The Arabs, like the US, have come to see that the Arab-Israel conflict and instability in the Gulf have to be considered as part of a single broad Middle East crisis area.
This is indicated by the price the Gulf Arab states are demanding of Syrian President Hafez Assad for their promised support in responding to Israel's effective annexation of the Golan Heights. Israel seized the Heights from Syria in the 1967 Arab-Israeli war.
Syria is being asked to try to end the Iran-Iraq war. The Arab Gulf states, which back Iraq, find this war -- and Ayatollah Khomeini's brand of revolutionary Shia Islam -- a threat to themselves.
Since Iraq launched the war 16 months ago, Iranian bombs have fallen on Kuwait. Earlier this month, an allegedly Iranian-backed plot to overthrow the traditional monarchy of Bahrain -- which has a considerable Shia community -- was discovered. And Saudi Arabia has always been concerned about possible Iranian subversion among the Shia population in its own eastern province.
In return for Mr. Assad's effort to end the war, Saudi Arabia has reportedly agreed to try to mend fences between Syria on the one hand and Iraq and Jordan on the other.
Such reconciliation would mean a remarkable restoration of Arab unity -- at least superficially -- sooner than most people thought possible after the debacle of the Arab summit at Fez in Morocco last month. The catalyst, of course , has been the Israeli action on the Golan Heights.
Mr. Assad is losing no time. Within hours of his return Dec. 28 from a visit to the Gulf states, Damascus radio announced that a delegation from Iran would be shortly coming to Syria.
Syria has had an ''in'' with Iran ever since the Khomeini revolution swept the Shah from power.
The Khomeini revolution has always been anti-Iraq -- or more precisely, anti the present Sunni Muslim leadership in Iraq of Saddam Hussein, who in turn is on bad terms with Mr. Assad.
Also Mr. Assad and his inner circle are from a Shia (not Sunni) offshot, the minority Muslim Alawite sect. Whether Mr.

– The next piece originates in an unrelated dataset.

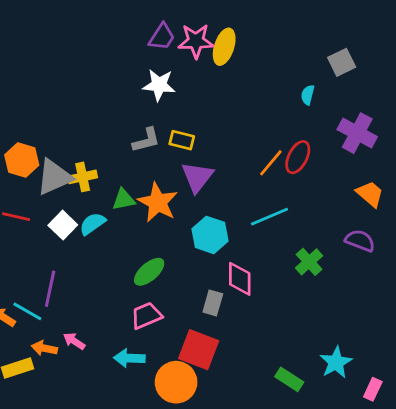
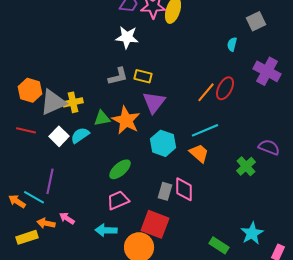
orange trapezoid: (370, 194) -> (199, 153), moved
green cross: (309, 262) -> (246, 166), moved
pink diamond: (240, 279) -> (184, 189), moved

Assad will have greater success in ending the Gulf War than earlier would-be peacemakers remains to be seen. Hitherto Iraq has said the prerequisite for negotiation is Iranian recognition of Iraqi sovereignty over the whole Shatt al Arab estuary, which lies between the two countries at the head of the Gulf.
This is something which Iran refuses to concede -- at least in advance. The Iranians have a precondition for negotiating with Irag: Iraqi withdrawal from the Iranian territory seized in the early months of the war.
Since a resumption of fighting in recent weeks, after many months of stalemate, has apparently favored Iran, Teheran is unlikely to modify its demand for Iraqi withdrawal from Iranian territory.
The question for Mr. Assad is whether Iraqi President Saddam Hussein feels threatened enough at home by his failure to secure a quicker victory in the war to be willing now to find a way to extricate himself. The antipathy between the two men will make Mr. Assad's task all the harder.
In any case, Mr. Assad needs to show his willingness to play his part in restoring Arab unity as soon as possible.